TUGAS POKOK DAN KEWAJIBAN KONDEKTUR
PER.U/KL.104/VI/1/KA-2019
Tentang Pedoman Pelayanan Penumpang Diatas Kereta Api
Kondektur adalah Awak Sarana Perkeretaapian yang ditugasi membantu masinis selama dalam perjalanan Kereta Api dan langsir serta melaksanakan pelayanan dan penertiban Penumpang.
Kondektur termasuk sebagai petugas pelayanan penumpang yang memiliki tugas untuk memberikan senyum, sapa, salam, sopan, santun, semangat, dan siap melayani kepada penumpang Kereta Api.
Kondektur memiliki tugas sebagai pimpinan Petugas Pelayanan Penumpang dan memastikan terselenggaranya pelayanan prima kepada seluruh penumpang mulai dari stasiun pemberangkatan, selama dalam perjalanan dan sampai Stasiun tujuan akhir.

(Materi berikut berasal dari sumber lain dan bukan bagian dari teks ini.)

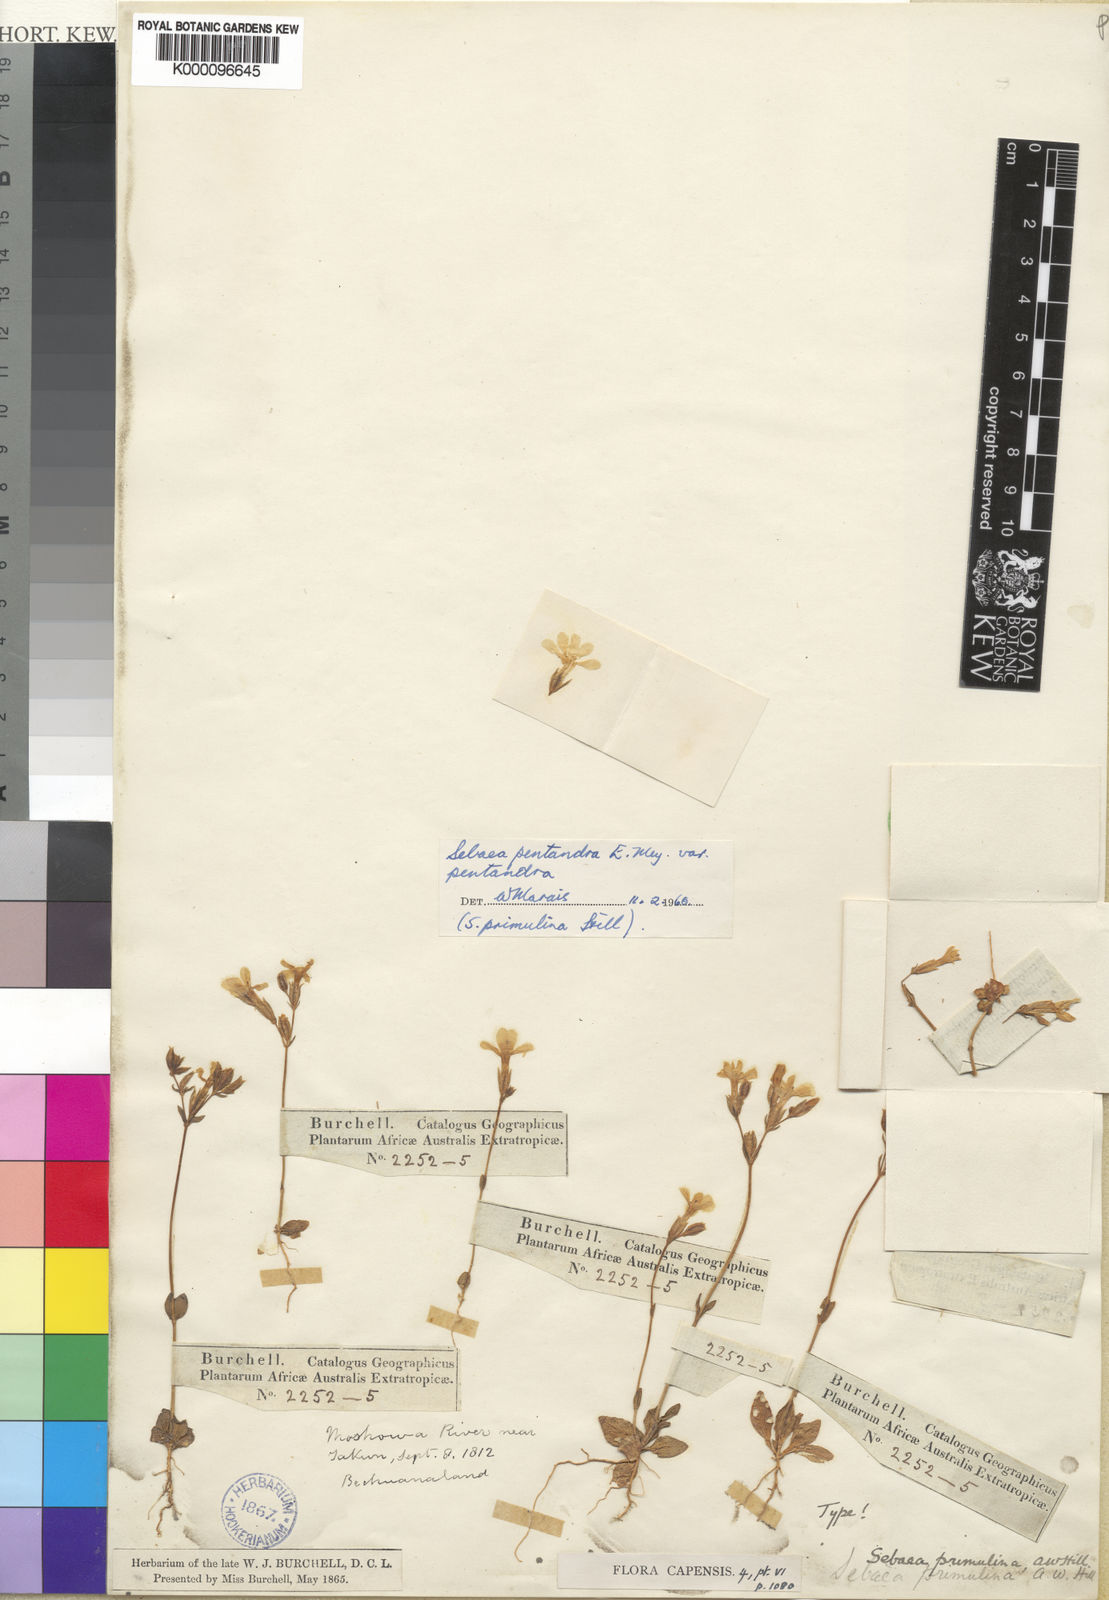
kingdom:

Kondektur dalam Pelayanan Penumpang memiliki tanggung jawab sebagai berikut:
Memastikan setiap Penumpang menerima pelayanan sesuai standar yang ditetapkan Perusahaan;
Bertindak sebagai pemimpin Petugas Pelayanan Penumpang;
Memastikan Petugas Pelayanan Penumpang melaksanakan tugas dan tanggung jawab sebagaimana diatur dalam Peraturan Direksi ini;
Melaksanakan tugas sebagai Petugas Pelayanan Penumpang selama di perjalanan;
Melakukan pengendalian mutu pemberian pelayanan kepada Penumpang; dan
Melakukan supervisi pelaksanaan tugas dan tanggung jawab petugas pelayanan penumpang lain.
Kondektur menurut PD 19 Jilid 1 memiliki tugas dan tanggung jawab sebagai Awak Sarana Perkeretaapian yaitu :
Memeriksa dan mengisi LKDR dan Surat Angkutan
Menyaksikan percobaan pengereman statis (Bila tidak ada TKA)

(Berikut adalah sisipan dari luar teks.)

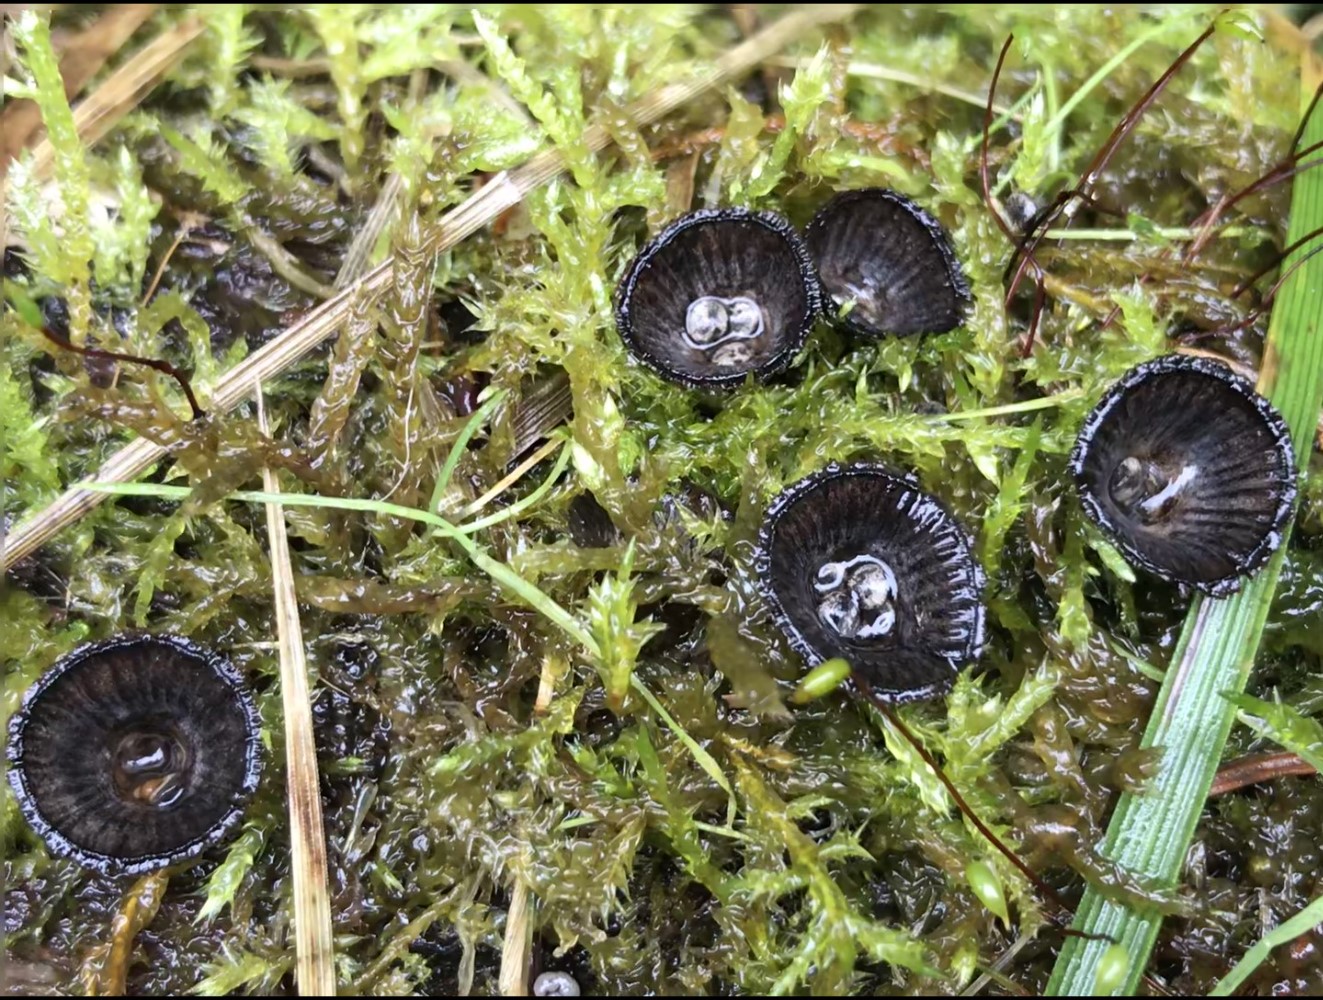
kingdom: Fungi
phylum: Basidiomycota
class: Agaricomycetes
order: Agaricales
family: Agaricaceae
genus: Cyathus
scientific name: Cyathus striatus
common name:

Memeriksa dan menertibkan penumpang atau barang
Membantu masinis dalam hal pemberangkatan Kereta Api
Memandu masinis dalam memandu jalannya Kereta Api dengan kecepatan terbatas atau dalam pemasangan semboyan untuk mengamankan rangkaian Kereta Api apabila terjadi gangguan pada prasarana dan/atau sarana Kereta Api; dan
Sebagai koordinator bagi para TKA dan petugas lain dirangkaian Kereta Api dalam melaksanakan tugas.
Kondektur menurut PD 12 Jilid 2 memiliki Tugas dan Kewajiban yaitu :
membantu masinis dalam memandu jalannya KA dengan kecepatan terbatas antara lain :
langsiran di stasiun yang tidak ada petugas langsir
menghadapi sinyal masuk yang berindikasi berhenti di stasiun dinas tutup
memperlihatkan semboyan 3 dalam hal terjadi gangguan perjalanan KA, yang pelaksanaannya dapat menugaskan TKA, petugas keamanan dan petugas lainnya
tidak meninggalkan rangkaian KA yang didinasinya apabila KA berhenti di jalan bebas karena kerusakan rangkaian atau sebab lain
menyampaikan isyarat kondisi jalur tidak baik (semboyan 30)
terselenggaranya pelayanan kepada seluruh penumpang selama dalam perjalanan KA
melayani kebutuhan, masukan dan keluhan penumpang
memastikan bahwa penumpang menerima pelayanan di atas KA sesuai 7S adalah senyum, sapa, salam, sopan, santun, semangat, siap melayani.